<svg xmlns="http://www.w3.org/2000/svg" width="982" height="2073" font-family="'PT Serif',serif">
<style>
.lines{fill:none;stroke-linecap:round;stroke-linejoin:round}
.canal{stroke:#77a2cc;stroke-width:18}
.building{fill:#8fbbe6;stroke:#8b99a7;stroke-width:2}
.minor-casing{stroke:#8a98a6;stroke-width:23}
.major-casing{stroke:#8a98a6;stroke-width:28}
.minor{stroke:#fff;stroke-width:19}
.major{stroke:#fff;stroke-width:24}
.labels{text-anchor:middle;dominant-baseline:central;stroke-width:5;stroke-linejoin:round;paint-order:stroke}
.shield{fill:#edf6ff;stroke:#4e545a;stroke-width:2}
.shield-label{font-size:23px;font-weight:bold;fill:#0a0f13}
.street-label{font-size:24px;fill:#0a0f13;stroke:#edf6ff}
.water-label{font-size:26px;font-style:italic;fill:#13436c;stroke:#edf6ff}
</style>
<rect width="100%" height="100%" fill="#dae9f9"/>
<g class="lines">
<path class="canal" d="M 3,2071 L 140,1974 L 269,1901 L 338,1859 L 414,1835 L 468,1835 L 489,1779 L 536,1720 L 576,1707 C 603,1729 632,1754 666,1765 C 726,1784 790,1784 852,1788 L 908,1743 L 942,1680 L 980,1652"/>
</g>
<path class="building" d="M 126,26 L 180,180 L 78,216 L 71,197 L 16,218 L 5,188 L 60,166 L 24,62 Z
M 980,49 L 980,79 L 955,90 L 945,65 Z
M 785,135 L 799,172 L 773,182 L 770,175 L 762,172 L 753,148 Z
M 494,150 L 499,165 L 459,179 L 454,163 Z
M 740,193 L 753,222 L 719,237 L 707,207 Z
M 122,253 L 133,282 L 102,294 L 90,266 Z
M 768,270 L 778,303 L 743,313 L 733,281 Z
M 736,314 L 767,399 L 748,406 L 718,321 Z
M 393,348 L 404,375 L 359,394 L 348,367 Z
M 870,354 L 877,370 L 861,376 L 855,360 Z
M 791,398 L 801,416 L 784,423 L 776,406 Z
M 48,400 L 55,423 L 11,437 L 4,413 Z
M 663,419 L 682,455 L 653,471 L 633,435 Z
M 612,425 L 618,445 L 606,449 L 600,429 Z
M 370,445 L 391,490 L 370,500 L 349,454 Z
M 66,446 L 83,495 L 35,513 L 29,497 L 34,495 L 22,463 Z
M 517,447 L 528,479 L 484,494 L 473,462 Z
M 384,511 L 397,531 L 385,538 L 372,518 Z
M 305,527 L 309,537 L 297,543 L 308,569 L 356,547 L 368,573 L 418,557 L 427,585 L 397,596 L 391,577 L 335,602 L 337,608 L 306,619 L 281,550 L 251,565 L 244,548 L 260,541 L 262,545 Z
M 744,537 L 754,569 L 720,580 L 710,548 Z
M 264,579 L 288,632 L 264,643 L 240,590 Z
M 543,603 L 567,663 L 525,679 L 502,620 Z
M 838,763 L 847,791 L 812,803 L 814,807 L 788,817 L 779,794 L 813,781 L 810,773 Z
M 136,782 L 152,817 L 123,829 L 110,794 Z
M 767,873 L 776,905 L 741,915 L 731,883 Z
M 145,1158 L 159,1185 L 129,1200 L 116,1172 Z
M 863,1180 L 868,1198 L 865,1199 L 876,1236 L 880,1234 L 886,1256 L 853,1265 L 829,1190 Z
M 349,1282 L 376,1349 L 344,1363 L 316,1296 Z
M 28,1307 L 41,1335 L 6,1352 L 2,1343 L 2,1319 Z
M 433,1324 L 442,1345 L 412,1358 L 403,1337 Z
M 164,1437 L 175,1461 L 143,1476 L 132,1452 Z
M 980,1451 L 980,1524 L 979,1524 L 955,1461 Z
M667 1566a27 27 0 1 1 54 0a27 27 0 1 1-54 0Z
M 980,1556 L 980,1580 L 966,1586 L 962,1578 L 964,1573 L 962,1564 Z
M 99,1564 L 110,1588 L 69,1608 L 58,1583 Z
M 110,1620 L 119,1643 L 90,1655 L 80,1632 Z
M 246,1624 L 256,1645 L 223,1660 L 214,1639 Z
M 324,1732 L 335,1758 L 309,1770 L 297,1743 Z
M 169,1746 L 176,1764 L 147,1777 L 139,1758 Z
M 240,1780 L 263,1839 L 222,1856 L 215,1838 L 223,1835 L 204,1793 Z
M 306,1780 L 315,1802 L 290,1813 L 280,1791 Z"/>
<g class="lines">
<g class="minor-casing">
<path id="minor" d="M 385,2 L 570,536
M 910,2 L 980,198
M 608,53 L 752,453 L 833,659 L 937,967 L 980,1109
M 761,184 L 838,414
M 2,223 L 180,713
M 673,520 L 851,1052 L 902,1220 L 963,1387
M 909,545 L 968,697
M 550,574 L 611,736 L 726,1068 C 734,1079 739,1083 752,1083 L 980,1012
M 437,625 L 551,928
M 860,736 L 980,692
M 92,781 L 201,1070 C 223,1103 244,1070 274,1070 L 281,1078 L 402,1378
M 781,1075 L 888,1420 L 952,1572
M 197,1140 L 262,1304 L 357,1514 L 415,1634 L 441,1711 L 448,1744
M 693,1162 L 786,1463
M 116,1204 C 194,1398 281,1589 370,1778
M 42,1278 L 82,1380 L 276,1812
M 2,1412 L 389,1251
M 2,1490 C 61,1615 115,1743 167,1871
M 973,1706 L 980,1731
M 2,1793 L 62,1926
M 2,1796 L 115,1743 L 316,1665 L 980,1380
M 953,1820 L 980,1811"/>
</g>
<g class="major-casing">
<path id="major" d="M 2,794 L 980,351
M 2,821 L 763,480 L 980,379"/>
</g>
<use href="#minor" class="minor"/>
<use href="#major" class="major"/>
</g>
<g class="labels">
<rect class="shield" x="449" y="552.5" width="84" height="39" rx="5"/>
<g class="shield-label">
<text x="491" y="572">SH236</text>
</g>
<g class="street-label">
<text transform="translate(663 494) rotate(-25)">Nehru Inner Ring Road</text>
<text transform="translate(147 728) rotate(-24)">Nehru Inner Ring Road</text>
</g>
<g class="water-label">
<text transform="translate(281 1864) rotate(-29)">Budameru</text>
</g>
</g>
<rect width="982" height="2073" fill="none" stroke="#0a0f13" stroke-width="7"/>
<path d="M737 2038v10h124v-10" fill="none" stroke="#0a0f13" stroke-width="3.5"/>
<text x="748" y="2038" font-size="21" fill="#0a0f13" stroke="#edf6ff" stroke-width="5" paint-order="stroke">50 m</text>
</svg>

*-*-*

- _Exercise directions_
Faithfully reproduce all of the material.

- _Answer box_
<svg xmlns="http://www.w3.org/2000/svg" width="982" height="2073" font-family="'PT Serif',serif">
<style>
.lines{fill:none;stroke-linecap:round;stroke-linejoin:round}
.canal{stroke:#77a2cc;stroke-width:18}
.building{fill:#8fbbe6;stroke:#8b99a7;stroke-width:2}
.minor-casing{stroke:#8a98a6;stroke-width:23}
.major-casing{stroke:#8a98a6;stroke-width:28}
.minor{stroke:#fff;stroke-width:19}
.major{stroke:#fff;stroke-width:24}
.labels{text-anchor:middle;dominant-baseline:central;stroke-width:5;stroke-linejoin:round;paint-order:stroke}
.shield{fill:#edf6ff;stroke:#4e545a;stroke-width:2}
.shield-label{font-size:23px;font-weight:bold;fill:#0a0f13}
.street-label{font-size:24px;fill:#0a0f13;stroke:#edf6ff}
.water-label{font-size:26px;font-style:italic;fill:#13436c;stroke:#edf6ff}
</style>
<rect width="100%" height="100%" fill="#dae9f9"/>
<g class="lines">
<path class="canal" d="M 3,2071 L 140,1974 L 269,1901 L 338,1859 L 414,1835 L 468,1835 L 489,1779 L 536,1720 L 576,1707 C 603,1729 632,1754 666,1765 C 726,1784 790,1784 852,1788 L 908,1743 L 942,1680 L 980,1652"/>
</g>
<path class="building" d="M 126,26 L 180,180 L 78,216 L 71,197 L 16,218 L 5,188 L 60,166 L 24,62 Z
M 980,49 L 980,79 L 955,90 L 945,65 Z
M 785,135 L 799,172 L 773,182 L 770,175 L 762,172 L 753,148 Z
M 494,150 L 499,165 L 459,179 L 454,163 Z
M 740,193 L 753,222 L 719,237 L 707,207 Z
M 122,253 L 133,282 L 102,294 L 90,266 Z
M 768,270 L 778,303 L 743,313 L 733,281 Z
M 736,314 L 767,399 L 748,406 L 718,321 Z
M 393,348 L 404,375 L 359,394 L 348,367 Z
M 870,354 L 877,370 L 861,376 L 855,360 Z
M 791,398 L 801,416 L 784,423 L 776,406 Z
M 48,400 L 55,423 L 11,437 L 4,413 Z
M 663,419 L 682,455 L 653,471 L 633,435 Z
M 612,425 L 618,445 L 606,449 L 600,429 Z
M 370,445 L 391,490 L 370,500 L 349,454 Z
M 66,446 L 83,495 L 35,513 L 29,497 L 34,495 L 22,463 Z
M 517,447 L 528,479 L 484,494 L 473,462 Z
M 384,511 L 397,531 L 385,538 L 372,518 Z
M 305,527 L 309,537 L 297,543 L 308,569 L 356,547 L 368,573 L 418,557 L 427,585 L 397,596 L 391,577 L 335,602 L 337,608 L 306,619 L 281,550 L 251,565 L 244,548 L 260,541 L 262,545 Z
M 744,537 L 754,569 L 720,580 L 710,548 Z
M 264,579 L 288,632 L 264,643 L 240,590 Z
M 543,603 L 567,663 L 525,679 L 502,620 Z
M 838,763 L 847,791 L 812,803 L 814,807 L 788,817 L 779,794 L 813,781 L 810,773 Z
M 136,782 L 152,817 L 123,829 L 110,794 Z
M 767,873 L 776,905 L 741,915 L 731,883 Z
M 145,1158 L 159,1185 L 129,1200 L 116,1172 Z
M 863,1180 L 868,1198 L 865,1199 L 876,1236 L 880,1234 L 886,1256 L 853,1265 L 829,1190 Z
M 349,1282 L 376,1349 L 344,1363 L 316,1296 Z
M 28,1307 L 41,1335 L 6,1352 L 2,1343 L 2,1319 Z
M 433,1324 L 442,1345 L 412,1358 L 403,1337 Z
M 164,1437 L 175,1461 L 143,1476 L 132,1452 Z
M 980,1451 L 980,1524 L 979,1524 L 955,1461 Z
M667 1566a27 27 0 1 1 54 0a27 27 0 1 1-54 0Z
M 980,1556 L 980,1580 L 966,1586 L 962,1578 L 964,1573 L 962,1564 Z
M 99,1564 L 110,1588 L 69,1608 L 58,1583 Z
M 110,1620 L 119,1643 L 90,1655 L 80,1632 Z
M 246,1624 L 256,1645 L 223,1660 L 214,1639 Z
M 324,1732 L 335,1758 L 309,1770 L 297,1743 Z
M 169,1746 L 176,1764 L 147,1777 L 139,1758 Z
M 240,1780 L 263,1839 L 222,1856 L 215,1838 L 223,1835 L 204,1793 Z
M 306,1780 L 315,1802 L 290,1813 L 280,1791 Z"/>
<g class="lines">
<g class="minor-casing">
<path id="minor" d="M 385,2 L 570,536
M 910,2 L 980,198
M 608,53 L 752,453 L 833,659 L 937,967 L 980,1109
M 761,184 L 838,414
M 2,223 L 180,713
M 673,520 L 851,1052 L 902,1220 L 963,1387
M 909,545 L 968,697
M 550,574 L 611,736 L 726,1068 C 734,1079 739,1083 752,1083 L 980,1012
M 437,625 L 551,928
M 860,736 L 980,692
M 92,781 L 201,1070 C 223,1103 244,1070 274,1070 L 281,1078 L 402,1378
M 781,1075 L 888,1420 L 952,1572
M 197,1140 L 262,1304 L 357,1514 L 415,1634 L 441,1711 L 448,1744
M 693,1162 L 786,1463
M 116,1204 C 194,1398 281,1589 370,1778
M 42,1278 L 82,1380 L 276,1812
M 2,1412 L 389,1251
M 2,1490 C 61,1615 115,1743 167,1871
M 973,1706 L 980,1731
M 2,1793 L 62,1926
M 2,1796 L 115,1743 L 316,1665 L 980,1380
M 953,1820 L 980,1811"/>
</g>
<g class="major-casing">
<path id="major" d="M 2,794 L 980,351
M 2,821 L 763,480 L 980,379"/>
</g>
<use href="#minor" class="minor"/>
<use href="#major" class="major"/>
</g>
<g class="labels">
<rect class="shield" x="449" y="552.5" width="84" height="39" rx="5"/>
<g class="shield-label">
<text x="491" y="572">SH236</text>
</g>
<g class="street-label">
<text transform="translate(663 494) rotate(-25)">Nehru Inner Ring Road</text>
<text transform="translate(147 728) rotate(-24)">Nehru Inner Ring Road</text>
</g>
<g class="water-label">
<text transform="translate(281 1864) rotate(-29)">Budameru</text>
</g>
</g>
<rect width="982" height="2073" fill="none" stroke="#0a0f13" stroke-width="7"/>
<path d="M737 2038v10h124v-10" fill="none" stroke="#0a0f13" stroke-width="3.5"/>
<text x="748" y="2038" font-size="21" fill="#0a0f13" stroke="#edf6ff" stroke-width="5" paint-order="stroke">50 m</text>
</svg>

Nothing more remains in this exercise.